WHAT NEEDS TO BE DONE:
How many lines in the listing below include the word "METAL"? Answer with the number and nothing else.

MATERIAL FOR THIS EXERCISE:

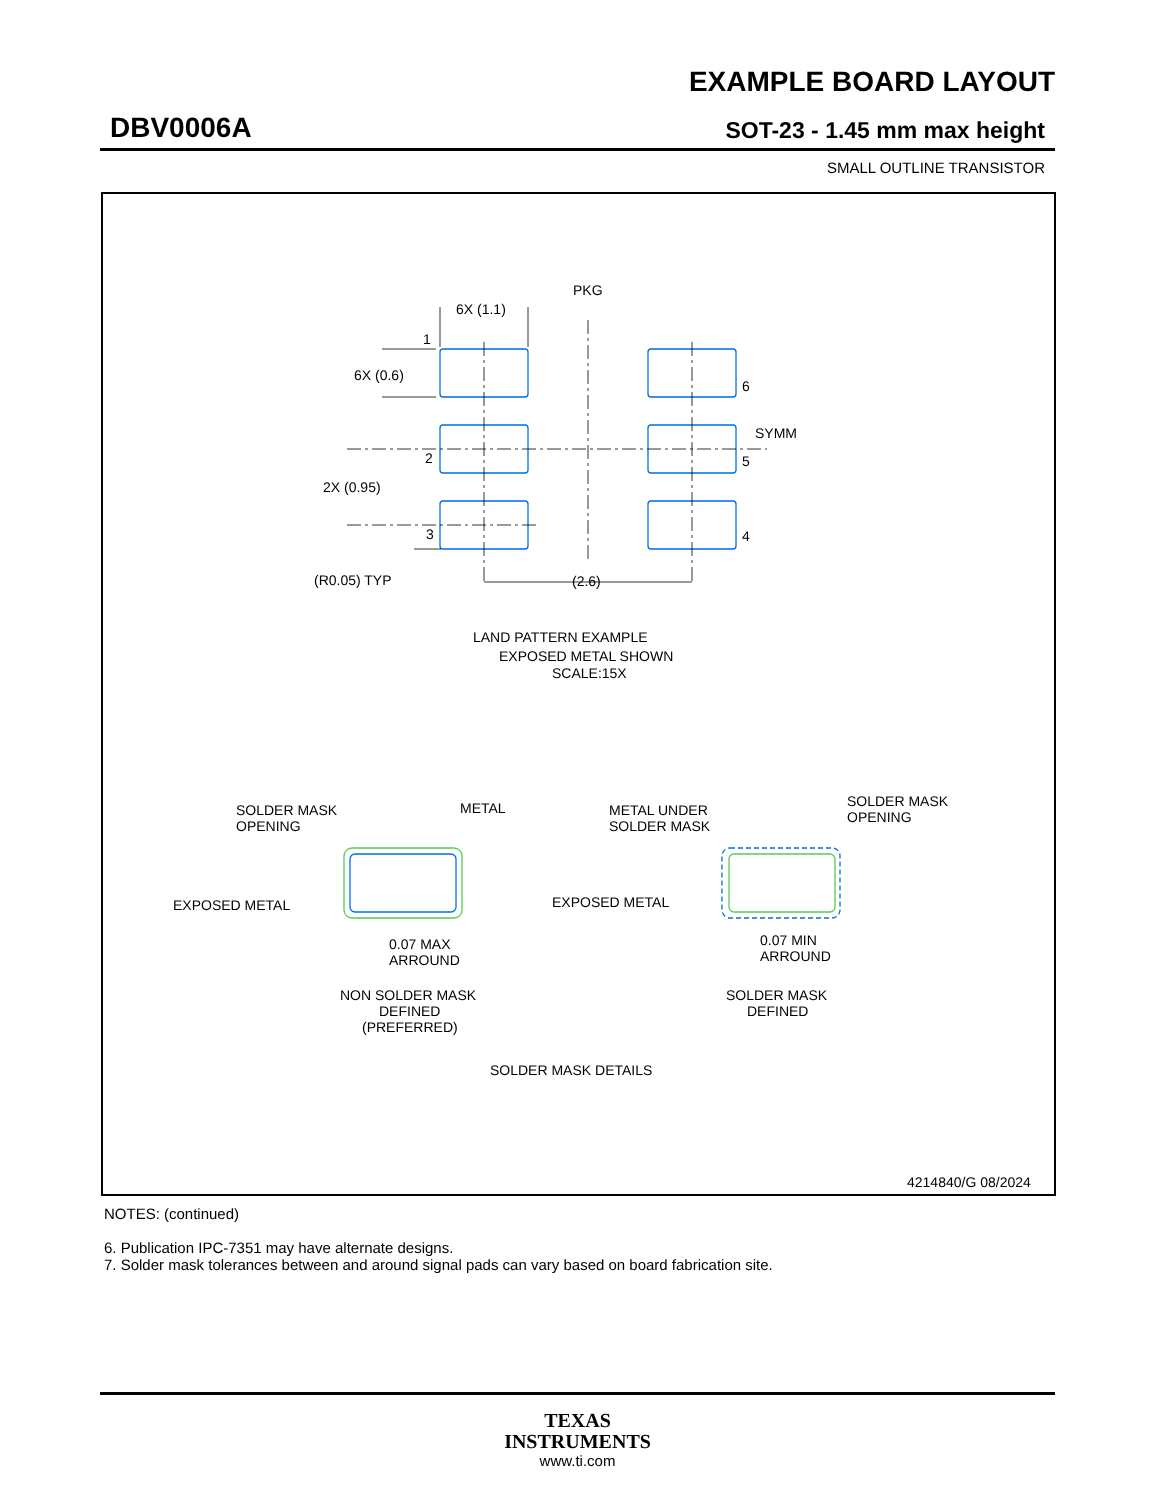EXAMPLE BOARD LAYOUT
DBV0006A SOT-23 - 1.45 mm max height
SMALL OUTLINE TRANSISTOR
6X (1.1)
PKG
6X (0.6)
1
2
3
6
5
4
SYMM
2X (0.95)
(R0.05) TYP
(2.6)
LAND PATTERN EXAMPLE
EXPOSED METAL SHOWN
SCALE:15X
SOLDER MASK
OPENING
METAL
EXPOSED METAL
0.07 MAX
ARROUND
NON SOLDER MASK
DEFINED
(PREFERRED)
METAL UNDER
SOLDER MASK
SOLDER MASK
OPENING
EXPOSED METAL
0.07 MIN
ARROUND
SOLDER MASK
DEFINED
SOLDER MASK DETAILS
4214840/G 08/2024
NOTES: (continued)
6. Publication IPC-7351 may have alternate designs.
7. Solder mask tolerances between and around signal pads can vary based on board fabrication site.
TEXAS
INSTRUMENTS
www.ti.com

ANSWER FOR THIS EXERCISE:
5